The First Canadian President of the United States - Switched to Overload
Multi-multi term politician Kimberly White White (Priscilla Yakielashek) has returned to the Manitoba riding where she was first elected to give an address and share the “real story” of her rise from the daughter of a white trash criminal (“We weren’t trailer trash, trailers weren’t fast enough for Daddy. We were someone else’s Chevy trash”) to Prime Minister of Canada and ultimately the first Canadian President of the United States of North America.
It is 2084 and the countries of Canada, the United States and Mexico have created the corporate invention of the United States of North America, it only has one ultraconservative political party & is completely controlled by China but they still refer to it as “the democracy”. In White White’s White House power is maintained with a pretty smile, hair in a tight bun and well-chosen silence. Intelligence has long gone out of fashion, which doesn’t bother the President as it was never her style. Reminiscent of the Orwellian warnings of mind and emotion control found in 1984, we find 2084 contains a brain chip that streams the President’s speeches right into her head & a “behavioral override chip”…which I am sure is only to be used for good? Well, today President White White finds that the script for her speech has left her head & that her long-time speechwriter, mentor (& lover?) Roger has taken over her behavioral override chip after being fired. Apparently he had outlived or outworked his usefulness and it was time for him to be terminated – they are on the way – they will find him, but before they do he has a score or two to settle with White White with some funny results.

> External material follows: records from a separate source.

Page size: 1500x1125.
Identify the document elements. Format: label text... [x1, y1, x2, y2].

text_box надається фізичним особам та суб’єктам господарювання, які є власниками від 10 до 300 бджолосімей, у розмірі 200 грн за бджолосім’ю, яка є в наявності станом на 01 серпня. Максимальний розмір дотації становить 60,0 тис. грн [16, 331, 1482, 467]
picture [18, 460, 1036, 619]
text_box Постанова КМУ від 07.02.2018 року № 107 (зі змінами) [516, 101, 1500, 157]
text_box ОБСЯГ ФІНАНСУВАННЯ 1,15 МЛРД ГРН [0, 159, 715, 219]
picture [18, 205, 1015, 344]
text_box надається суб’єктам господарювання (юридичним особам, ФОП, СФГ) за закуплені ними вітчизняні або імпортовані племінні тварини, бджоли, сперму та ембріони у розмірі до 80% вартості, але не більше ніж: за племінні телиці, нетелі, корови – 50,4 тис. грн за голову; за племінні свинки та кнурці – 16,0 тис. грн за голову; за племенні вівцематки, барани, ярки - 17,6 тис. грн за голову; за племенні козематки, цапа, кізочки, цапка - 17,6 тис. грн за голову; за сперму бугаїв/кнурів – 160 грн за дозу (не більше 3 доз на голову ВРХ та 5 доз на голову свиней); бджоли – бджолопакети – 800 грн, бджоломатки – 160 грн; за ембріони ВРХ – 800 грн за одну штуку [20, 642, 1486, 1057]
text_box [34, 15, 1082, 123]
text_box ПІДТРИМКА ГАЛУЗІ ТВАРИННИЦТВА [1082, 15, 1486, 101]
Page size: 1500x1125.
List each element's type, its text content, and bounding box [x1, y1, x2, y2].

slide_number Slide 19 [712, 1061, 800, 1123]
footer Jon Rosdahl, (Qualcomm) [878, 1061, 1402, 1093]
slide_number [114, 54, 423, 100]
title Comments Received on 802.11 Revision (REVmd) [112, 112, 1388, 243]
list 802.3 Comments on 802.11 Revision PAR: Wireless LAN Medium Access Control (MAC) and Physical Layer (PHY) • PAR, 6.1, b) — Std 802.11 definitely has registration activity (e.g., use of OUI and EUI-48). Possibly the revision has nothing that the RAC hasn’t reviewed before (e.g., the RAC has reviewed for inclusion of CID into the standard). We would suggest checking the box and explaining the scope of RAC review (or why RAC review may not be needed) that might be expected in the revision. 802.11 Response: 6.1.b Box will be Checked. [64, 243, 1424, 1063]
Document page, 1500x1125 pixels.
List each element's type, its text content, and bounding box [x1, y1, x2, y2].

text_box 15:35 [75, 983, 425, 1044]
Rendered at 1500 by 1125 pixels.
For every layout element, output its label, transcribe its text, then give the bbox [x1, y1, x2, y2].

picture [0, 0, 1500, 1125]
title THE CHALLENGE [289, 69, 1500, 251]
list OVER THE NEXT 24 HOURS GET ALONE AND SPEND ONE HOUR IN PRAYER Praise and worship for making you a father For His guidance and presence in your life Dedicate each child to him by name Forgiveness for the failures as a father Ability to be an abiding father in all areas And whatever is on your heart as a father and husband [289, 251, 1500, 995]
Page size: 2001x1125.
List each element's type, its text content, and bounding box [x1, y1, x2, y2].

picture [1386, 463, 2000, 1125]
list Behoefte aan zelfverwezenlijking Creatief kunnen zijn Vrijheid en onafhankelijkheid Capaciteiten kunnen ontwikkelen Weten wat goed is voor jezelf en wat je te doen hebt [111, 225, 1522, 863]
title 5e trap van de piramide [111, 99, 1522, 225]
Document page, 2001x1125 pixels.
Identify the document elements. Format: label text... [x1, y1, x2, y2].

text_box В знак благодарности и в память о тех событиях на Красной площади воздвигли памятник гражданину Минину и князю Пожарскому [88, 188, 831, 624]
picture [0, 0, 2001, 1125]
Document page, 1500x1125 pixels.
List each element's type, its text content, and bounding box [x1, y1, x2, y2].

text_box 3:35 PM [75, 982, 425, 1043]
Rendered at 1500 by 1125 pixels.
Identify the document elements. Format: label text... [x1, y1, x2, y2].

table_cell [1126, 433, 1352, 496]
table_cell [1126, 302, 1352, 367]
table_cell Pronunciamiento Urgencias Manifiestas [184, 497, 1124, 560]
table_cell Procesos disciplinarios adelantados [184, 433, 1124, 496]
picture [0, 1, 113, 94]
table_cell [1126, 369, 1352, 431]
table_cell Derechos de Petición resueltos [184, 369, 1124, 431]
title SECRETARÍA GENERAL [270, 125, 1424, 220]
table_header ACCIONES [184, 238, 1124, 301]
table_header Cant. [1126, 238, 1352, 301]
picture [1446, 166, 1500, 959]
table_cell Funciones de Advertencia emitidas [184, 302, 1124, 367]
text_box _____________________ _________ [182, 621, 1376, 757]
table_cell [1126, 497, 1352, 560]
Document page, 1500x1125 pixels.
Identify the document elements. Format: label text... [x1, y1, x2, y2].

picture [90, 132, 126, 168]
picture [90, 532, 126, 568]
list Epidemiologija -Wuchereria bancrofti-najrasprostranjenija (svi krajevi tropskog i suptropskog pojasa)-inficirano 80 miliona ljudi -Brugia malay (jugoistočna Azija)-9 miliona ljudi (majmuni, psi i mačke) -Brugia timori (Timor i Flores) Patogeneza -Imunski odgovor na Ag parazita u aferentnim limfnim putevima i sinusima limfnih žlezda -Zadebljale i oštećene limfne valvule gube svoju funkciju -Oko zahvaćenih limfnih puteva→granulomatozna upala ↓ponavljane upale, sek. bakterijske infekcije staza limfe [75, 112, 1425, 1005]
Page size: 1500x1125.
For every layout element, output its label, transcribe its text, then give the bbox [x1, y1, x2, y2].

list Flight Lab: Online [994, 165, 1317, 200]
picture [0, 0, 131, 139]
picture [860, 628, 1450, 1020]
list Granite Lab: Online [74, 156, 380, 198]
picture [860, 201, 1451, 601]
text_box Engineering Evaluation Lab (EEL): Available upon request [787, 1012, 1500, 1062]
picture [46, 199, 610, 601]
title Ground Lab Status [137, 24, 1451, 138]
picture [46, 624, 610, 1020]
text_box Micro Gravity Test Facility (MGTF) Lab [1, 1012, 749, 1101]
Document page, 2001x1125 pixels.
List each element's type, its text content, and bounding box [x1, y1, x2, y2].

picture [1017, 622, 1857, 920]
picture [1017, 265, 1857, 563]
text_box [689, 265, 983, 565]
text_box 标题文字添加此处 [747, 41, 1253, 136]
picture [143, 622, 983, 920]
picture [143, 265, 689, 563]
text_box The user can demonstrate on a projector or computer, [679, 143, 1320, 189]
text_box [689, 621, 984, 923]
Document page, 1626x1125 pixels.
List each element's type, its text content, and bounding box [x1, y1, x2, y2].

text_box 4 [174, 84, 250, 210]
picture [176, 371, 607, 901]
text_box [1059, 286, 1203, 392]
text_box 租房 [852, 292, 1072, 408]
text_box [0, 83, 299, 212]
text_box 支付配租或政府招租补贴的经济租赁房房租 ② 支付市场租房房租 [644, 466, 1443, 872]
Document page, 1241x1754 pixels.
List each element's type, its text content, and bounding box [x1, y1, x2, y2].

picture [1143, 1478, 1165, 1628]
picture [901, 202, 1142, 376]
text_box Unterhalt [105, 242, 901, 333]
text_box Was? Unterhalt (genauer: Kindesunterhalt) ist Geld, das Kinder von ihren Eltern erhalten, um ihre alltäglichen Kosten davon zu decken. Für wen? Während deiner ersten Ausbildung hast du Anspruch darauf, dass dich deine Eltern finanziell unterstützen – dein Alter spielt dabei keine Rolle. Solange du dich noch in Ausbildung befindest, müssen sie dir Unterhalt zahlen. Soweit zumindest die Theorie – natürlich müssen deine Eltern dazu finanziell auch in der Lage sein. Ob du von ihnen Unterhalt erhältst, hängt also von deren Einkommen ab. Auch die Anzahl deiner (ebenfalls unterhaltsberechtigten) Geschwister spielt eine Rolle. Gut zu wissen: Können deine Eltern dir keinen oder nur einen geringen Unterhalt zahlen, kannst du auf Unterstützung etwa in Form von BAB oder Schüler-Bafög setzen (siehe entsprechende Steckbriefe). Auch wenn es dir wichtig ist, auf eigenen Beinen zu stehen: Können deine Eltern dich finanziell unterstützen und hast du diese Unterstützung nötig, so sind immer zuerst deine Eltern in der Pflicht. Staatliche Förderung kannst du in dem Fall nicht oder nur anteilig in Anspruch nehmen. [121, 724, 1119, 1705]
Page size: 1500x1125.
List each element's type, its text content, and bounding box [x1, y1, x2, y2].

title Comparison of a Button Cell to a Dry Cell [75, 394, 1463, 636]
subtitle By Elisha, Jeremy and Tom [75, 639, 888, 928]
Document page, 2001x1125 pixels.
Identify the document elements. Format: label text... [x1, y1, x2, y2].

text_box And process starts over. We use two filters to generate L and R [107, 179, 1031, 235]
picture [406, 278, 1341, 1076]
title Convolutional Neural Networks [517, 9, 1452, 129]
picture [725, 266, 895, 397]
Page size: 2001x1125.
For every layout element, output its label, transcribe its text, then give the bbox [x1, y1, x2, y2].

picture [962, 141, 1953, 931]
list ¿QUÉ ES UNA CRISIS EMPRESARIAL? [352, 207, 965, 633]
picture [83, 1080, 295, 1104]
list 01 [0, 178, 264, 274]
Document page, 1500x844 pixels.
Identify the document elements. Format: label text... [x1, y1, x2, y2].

Writer Jem Rolls creates a Palin-esque character in Kimmy White White who says words like truthiness and complexicate and has views of the world that would make any Democrat/Liberal break out in a cold sweat and Tommy Douglas roll over in his grave . Using “double-speak” like “Don’t Do, Do Don’t, that’s what I say.” Kimmy justifies her entitlement to riches of power and money in a way that would make Rush Limbaugh and Stephen Harper proud. She only breaks the veneer of her flawless skin, perfect life & magazine smile when she is inhabited by speechwriter Roger. Rolls is a talented writer who has created some beautiful passages and a few comic gems however, as this one-woman show continues it begins to feel longer than its 60 minutes and the ideas repeat themselves. The word are blunt and frighteningly closer to the truth of the near future than many of us would like to imagine – but they are neither subtle enough nor cutting enough to create the fast paced satire that I was expecting. The audience was engaged in the story but there was little laughter in the theatre. Yakielashek is an energetic performer who engages, entertains and terrifies the audience with her charming voice and animated facial expressions. The show has a bit of preaching to the choir - an address about the “right winged crazies” putting money and power first and people last - a cautionary tale of what could happen if we let Big Brother continue to grow. Entertaining but not hilarious.